Reproduce verbatim only the lines from the one containing "130 272 1837" through the last line below, both included.

## RECORD SET
□ □ □ □ □ □ □

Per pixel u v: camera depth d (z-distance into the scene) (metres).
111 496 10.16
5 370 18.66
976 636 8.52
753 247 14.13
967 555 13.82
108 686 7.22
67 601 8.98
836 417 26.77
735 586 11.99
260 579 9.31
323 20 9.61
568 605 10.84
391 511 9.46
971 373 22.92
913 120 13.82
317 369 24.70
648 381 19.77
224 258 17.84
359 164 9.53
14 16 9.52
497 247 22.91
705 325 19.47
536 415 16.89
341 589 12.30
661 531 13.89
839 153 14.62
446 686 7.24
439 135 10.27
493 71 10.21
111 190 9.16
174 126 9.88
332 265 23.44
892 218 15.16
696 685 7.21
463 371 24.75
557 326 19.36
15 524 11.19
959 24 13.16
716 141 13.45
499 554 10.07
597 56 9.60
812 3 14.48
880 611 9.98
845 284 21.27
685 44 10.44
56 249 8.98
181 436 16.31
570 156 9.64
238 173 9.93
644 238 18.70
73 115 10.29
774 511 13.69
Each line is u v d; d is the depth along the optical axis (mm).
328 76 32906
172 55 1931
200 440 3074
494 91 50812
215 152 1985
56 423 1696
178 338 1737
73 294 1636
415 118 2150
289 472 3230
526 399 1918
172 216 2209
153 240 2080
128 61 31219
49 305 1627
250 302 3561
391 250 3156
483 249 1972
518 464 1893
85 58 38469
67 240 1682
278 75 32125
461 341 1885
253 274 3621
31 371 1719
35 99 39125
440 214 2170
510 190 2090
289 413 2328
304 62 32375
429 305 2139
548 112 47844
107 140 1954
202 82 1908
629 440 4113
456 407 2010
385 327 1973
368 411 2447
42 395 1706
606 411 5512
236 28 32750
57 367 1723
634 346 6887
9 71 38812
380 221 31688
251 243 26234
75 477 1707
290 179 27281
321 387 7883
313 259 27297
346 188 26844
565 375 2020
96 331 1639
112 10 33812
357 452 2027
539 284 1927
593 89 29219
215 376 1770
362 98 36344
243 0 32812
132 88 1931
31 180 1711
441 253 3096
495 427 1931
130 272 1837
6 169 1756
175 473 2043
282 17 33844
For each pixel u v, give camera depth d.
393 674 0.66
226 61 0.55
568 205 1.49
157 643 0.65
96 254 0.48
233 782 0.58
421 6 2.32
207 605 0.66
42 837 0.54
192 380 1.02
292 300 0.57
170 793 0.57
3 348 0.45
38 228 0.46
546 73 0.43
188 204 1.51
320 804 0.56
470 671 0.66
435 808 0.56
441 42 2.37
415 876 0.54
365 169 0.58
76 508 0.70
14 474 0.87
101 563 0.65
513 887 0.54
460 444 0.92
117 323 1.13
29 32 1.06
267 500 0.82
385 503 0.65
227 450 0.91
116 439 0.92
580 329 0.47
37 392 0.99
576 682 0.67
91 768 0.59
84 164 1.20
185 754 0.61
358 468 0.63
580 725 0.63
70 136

□ □ □ □ □ □ □

## OUTPUT
130 272 1837
6 169 1756
175 473 2043
282 17 33844
For each pixel u v, give camera depth d.
393 674 0.66
226 61 0.55
568 205 1.49
157 643 0.65
96 254 0.48
233 782 0.58
421 6 2.32
207 605 0.66
42 837 0.54
192 380 1.02
292 300 0.57
170 793 0.57
3 348 0.45
38 228 0.46
546 73 0.43
188 204 1.51
320 804 0.56
470 671 0.66
435 808 0.56
441 42 2.37
415 876 0.54
365 169 0.58
76 508 0.70
14 474 0.87
101 563 0.65
513 887 0.54
460 444 0.92
117 323 1.13
29 32 1.06
267 500 0.82
385 503 0.65
227 450 0.91
116 439 0.92
580 329 0.47
37 392 0.99
576 682 0.67
91 768 0.59
84 164 1.20
185 754 0.61
358 468 0.63
580 725 0.63
70 136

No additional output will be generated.